2. INFECTION CONTROL: . . . the facility . . . failed to ensure their infection control program tracked / trended infectious processes from one month to the next . . . by not maintaining a complete infection control log. . . The Infection Control Logs from July 2007 through December 2007 documented the resident’s name, onset date, site, antibiotic and date resolved. 96 of 107 entries did not identify if a culture was obtained, 106 of 107 did not identify if the resident was isolated, 107 of 107 did not identify an organism, 107 of 107 did not identify if the infection was nosocomial [i.e. contracted in the nursing home]. . . and the January 2008 Infection Control Log could not be provided. Pages 53, 55-56. 3. INFECTION CONTROL – LINENS: . . .the facility failed to ensure soiled linens were handled in a manner to prevent the potential spread of infection for . . . Resident #9. Page 58.
Inspection on 9/8/07 (13 pages) 1. ACTIVITIES OF DAILY LIVING: . . .the facility failed to ensure urine and feces were removed from all areas of the resident’s skin during incontinent care for Residents #1, #2, #3, #4, #5, #6 and #7. Page 1.
2. PRESSURE SORES: . . the facility failed to ensure resident’s skin was kept clean and dry and residents were repositioned every two hours to prevent the development of pressure sores or to promote the healing of pressure sores for . . . Residents #1, #2, #3, #6 and #7. . . Resident #1 . . . was incontinent of bowel and bladder. The Care Plan updated 6/20/07 documented “. . . toileted q 2 hr’s (hours) and PRN (as needed) by staff.” The Weekly Skin Report dated 9/7/07 documented, “ . . In-House Stage 2 . . L buttock 0.3 x 0.3 . . . treatment Santyl . . date identified: 8-10-07.” On 9/7/07 at 10:00 a.m., the resident was in a wheelchair. . . without being toileted, until 2:30 p.m. when . . . CNA #1 assisted the resident from the wheelchair to the bed. The incontinent brief was saturated with urine and time written on the brief was 10:00 a.m. . . Incontinent care was provided. The perineal area, inner thighs and buttocks were not cleansed. Pages 5-6.

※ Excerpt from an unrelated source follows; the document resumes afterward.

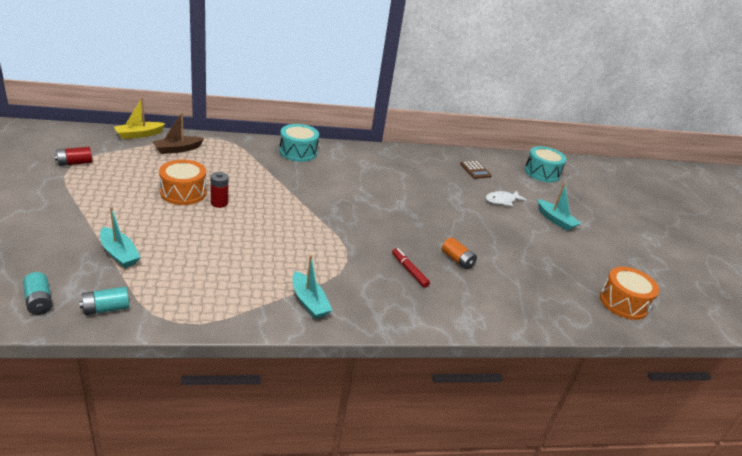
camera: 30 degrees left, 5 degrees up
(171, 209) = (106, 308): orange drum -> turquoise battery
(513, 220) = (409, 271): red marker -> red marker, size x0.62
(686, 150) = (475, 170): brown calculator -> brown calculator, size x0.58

Inspection on 5/9/07 (17 pages) 1. ACTIVITIES OF DAILY LIVING: . . .Resident #9 . . . was incontinent of bowel and bladder . . . The Care Plan reviewed on 3/7/07 documented, “Problem: At risk for skin breakdown . . Approaches: . . .Cleanse perineal area with soap and water following each urination. Cleanse perineal area with soap and water following each bowel movement. . . “ On 5/9/07 at 10:43 a.m., CNA #3 provided incontinent care following an episode of bowel and bladder incontinence. CNA #3 cleaned the perineal area, including the urinary meatus, using wet washcloths that had no cleansing agent. CNA #3 ran out of wet washcloths and used one periwipe on the scrotal area only. CNA #3 was asked what was on the washcloths that was used for cleansing during incontinent care. CNA #3 stated, “Just water.” . . . On 5/9/07 at 1:50 p.m., the Assistant Director of Nursing ADON was asked what is the procedure for cleaning a resident who had been incontinent of bowel. The ADON stated, “. . . Can use either soap and water or wipes.” Pages 4-5.